Tutorial
If you're new to Dagster, we recommend working through this tutorial to become familiar with Dagster's feature set and tooling, using small examples that are intended to be illustrative of real data problems.
Before We Start¶
The tutorial is divided into several sections:
- Setup for the Tutorial will give you a starting point to follow the tutorial.
- Overview will teach you the fundamental concepts of Dagster: solids and pipelines.

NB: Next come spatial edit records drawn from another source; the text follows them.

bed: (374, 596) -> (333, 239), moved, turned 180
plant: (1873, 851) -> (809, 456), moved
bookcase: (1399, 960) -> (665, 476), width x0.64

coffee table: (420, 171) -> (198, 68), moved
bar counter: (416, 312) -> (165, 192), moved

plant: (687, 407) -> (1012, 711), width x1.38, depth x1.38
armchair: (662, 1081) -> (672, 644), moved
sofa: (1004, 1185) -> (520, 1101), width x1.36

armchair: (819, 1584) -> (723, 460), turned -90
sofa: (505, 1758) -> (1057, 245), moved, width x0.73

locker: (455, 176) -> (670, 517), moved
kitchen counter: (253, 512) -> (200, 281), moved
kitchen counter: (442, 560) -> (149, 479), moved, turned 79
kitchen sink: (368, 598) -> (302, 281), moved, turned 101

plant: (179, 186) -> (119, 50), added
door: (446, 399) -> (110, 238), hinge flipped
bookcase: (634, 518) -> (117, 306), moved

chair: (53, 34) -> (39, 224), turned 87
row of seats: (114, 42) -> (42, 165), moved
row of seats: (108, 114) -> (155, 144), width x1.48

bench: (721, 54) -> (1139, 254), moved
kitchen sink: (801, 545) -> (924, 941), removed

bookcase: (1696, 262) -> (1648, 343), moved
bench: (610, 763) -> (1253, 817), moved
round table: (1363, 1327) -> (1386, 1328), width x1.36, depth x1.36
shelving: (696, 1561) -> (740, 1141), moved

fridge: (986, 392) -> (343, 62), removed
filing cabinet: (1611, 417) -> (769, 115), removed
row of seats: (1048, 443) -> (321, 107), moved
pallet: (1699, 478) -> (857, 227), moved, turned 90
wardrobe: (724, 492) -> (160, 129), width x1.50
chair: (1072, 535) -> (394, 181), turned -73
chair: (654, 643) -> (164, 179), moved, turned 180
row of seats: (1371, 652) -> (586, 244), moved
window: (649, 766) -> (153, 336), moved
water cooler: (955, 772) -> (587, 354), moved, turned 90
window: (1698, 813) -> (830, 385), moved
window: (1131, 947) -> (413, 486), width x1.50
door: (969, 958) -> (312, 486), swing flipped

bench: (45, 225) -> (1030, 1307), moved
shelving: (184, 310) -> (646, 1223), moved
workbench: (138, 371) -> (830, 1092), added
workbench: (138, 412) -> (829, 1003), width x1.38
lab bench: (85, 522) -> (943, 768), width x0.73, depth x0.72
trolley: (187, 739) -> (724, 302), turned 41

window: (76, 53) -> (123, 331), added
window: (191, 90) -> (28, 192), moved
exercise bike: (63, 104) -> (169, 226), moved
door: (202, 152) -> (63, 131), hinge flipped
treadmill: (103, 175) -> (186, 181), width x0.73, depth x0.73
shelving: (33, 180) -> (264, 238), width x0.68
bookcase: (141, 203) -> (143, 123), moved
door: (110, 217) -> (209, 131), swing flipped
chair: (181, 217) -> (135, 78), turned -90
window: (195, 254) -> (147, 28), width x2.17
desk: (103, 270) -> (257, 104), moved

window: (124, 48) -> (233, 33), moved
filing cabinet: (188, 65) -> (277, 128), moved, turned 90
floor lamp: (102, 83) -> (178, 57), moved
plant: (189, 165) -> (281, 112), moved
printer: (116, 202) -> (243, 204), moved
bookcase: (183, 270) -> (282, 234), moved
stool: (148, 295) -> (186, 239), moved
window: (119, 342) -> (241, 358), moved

- ETL with Dagster will teach you ways to construct and execute a simple data pipeline using the basics of Dagster.
- Advanced Tutorials will showcase Dagster's advanced features like scheduling and materializations.
What Are We Building¶
We'll build examples around a simple but scary .csv dataset, cereal.csv
, which contains nutritional
facts about 80 breakfast cereals. You can find this dataset on
Github.
Or, if you've cloned the dagster git repository, you'll find this dataset at
dagster/examples/dagster_examples/intro_tutorial/cereal.csv
To get the flavor of this dataset, let's look at the header and the first five rows:
cereal.csv
name,mfr,type,calories,protein,fat,sodium,fiber,carbo,sugars,potass,vitamins,shelf,weight,cups,rating
100% Bran,N,C,70,4,1,130,10,5,6,280,25,3,1,0.33,68.402973
100% Natural Bran,Q,C,120,3,5,15,2,8,8,135,0,3,1,1,33.983679
All-Bran,K,C,70,4,1,260,9,7,5,320,25,3,1,0.33,59.425505
All-Bran with Extra Fiber,K,C,50,4,0,140,14,8,0,330,25,3,1,0.5,93.704912
Almond Delight,R,C,110,2,2,200,1,14,8,-1,25,3,1,0.75,34.384843
You can find all of the tutorial code checked into the dagster repository.